EXERCISE AIM | Within the records below, reproduce without change the lines from the line that has "[+] Component 82 (fuel cell): As" through the line that has "[*] Limitation of", and only those.

PROVIDED DATA |
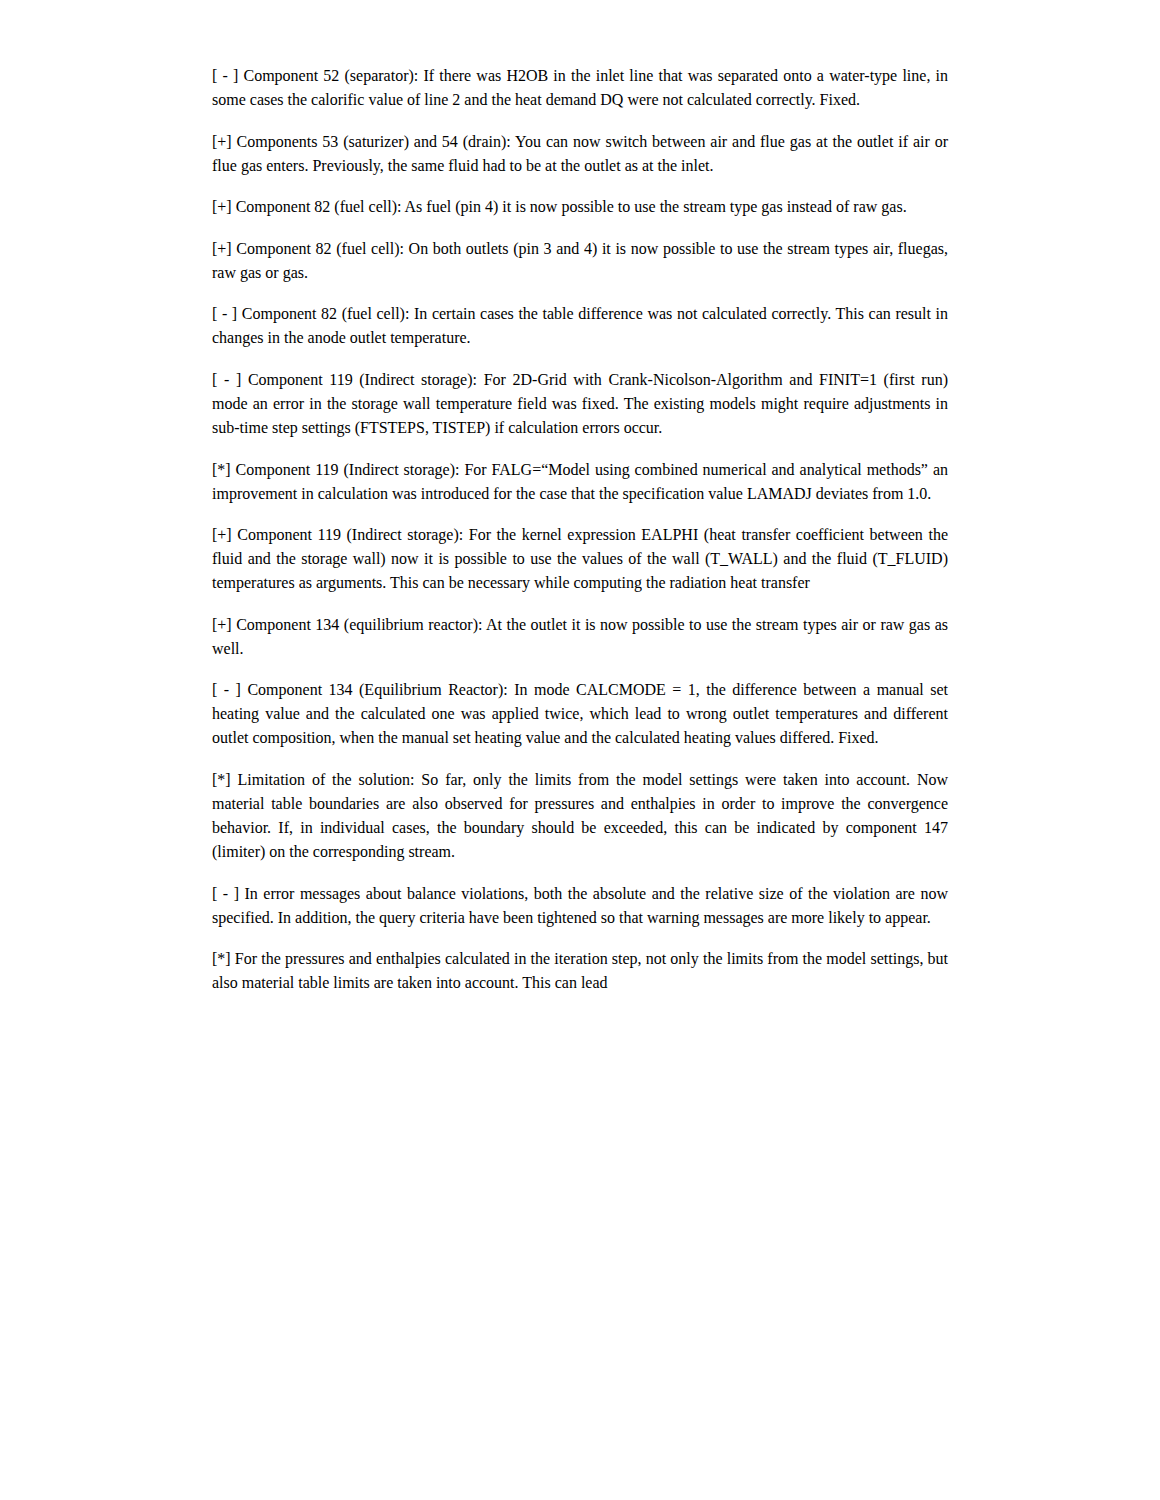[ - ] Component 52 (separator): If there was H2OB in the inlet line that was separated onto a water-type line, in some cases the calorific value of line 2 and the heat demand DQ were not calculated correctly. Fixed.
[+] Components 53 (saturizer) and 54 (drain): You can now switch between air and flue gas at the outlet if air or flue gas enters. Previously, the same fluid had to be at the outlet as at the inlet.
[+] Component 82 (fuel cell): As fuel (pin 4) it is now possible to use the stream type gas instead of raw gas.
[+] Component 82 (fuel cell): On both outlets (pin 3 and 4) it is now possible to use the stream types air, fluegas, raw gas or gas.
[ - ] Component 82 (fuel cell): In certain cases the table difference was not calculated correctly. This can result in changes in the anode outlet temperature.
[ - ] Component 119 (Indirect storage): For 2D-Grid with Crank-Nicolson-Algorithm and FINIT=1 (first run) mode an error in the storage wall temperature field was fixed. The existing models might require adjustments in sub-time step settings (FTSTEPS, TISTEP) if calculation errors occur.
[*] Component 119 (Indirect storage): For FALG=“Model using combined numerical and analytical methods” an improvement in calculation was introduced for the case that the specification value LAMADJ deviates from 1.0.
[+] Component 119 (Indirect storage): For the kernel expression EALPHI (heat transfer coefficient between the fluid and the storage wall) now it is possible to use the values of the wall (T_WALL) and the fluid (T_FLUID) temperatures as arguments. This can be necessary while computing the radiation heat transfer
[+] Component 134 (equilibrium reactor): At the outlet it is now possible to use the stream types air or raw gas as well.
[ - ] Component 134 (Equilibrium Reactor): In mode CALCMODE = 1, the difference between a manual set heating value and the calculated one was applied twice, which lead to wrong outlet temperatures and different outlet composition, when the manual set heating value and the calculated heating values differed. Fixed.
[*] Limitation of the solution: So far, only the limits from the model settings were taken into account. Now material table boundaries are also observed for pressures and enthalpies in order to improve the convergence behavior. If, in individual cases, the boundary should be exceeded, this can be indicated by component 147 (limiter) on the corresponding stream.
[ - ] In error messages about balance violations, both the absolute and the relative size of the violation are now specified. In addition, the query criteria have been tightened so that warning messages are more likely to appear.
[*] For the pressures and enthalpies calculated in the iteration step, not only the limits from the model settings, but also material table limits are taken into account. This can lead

SOLUTION FOR THIS PROBLEM |
[+] Component 82 (fuel cell): As fuel (pin 4) it is now possible to use the stream type gas instead of raw gas.
[+] Component 82 (fuel cell): On both outlets (pin 3 and 4) it is now possible to use the stream types air, fluegas, raw gas or gas.
[ - ] Component 82 (fuel cell): In certain cases the table difference was not calculated correctly. This can result in changes in the anode outlet temperature.
[ - ] Component 119 (Indirect storage): For 2D-Grid with Crank-Nicolson-Algorithm and FINIT=1 (first run) mode an error in the storage wall temperature field was fixed. The existing models might require adjustments in sub-time step settings (FTSTEPS, TISTEP) if calculation errors occur.
[*] Component 119 (Indirect storage): For FALG=“Model using combined numerical and analytical methods” an improvement in calculation was introduced for the case that the specification value LAMADJ deviates from 1.0.
[+] Component 119 (Indirect storage): For the kernel expression EALPHI (heat transfer coefficient between the fluid and the storage wall) now it is possible to use the values of the wall (T_WALL) and the fluid (T_FLUID) temperatures as arguments. This can be necessary while computing the radiation heat transfer
[+] Component 134 (equilibrium reactor): At the outlet it is now possible to use the stream types air or raw gas as well.
[ - ] Component 134 (Equilibrium Reactor): In mode CALCMODE = 1, the difference between a manual set heating value and the calculated one was applied twice, which lead to wrong outlet temperatures and different outlet composition, when the manual set heating value and the calculated heating values differed. Fixed.
[*] Limitation of the solution: So far, only the limits from the model settings were taken into account. Now material table boundaries are also observed for pressures and enthalpies in order to improve the convergence behavior. If, in individual cases, the boundary should be exceeded, this can be indicated by component 147 (limiter) on the corresponding stream.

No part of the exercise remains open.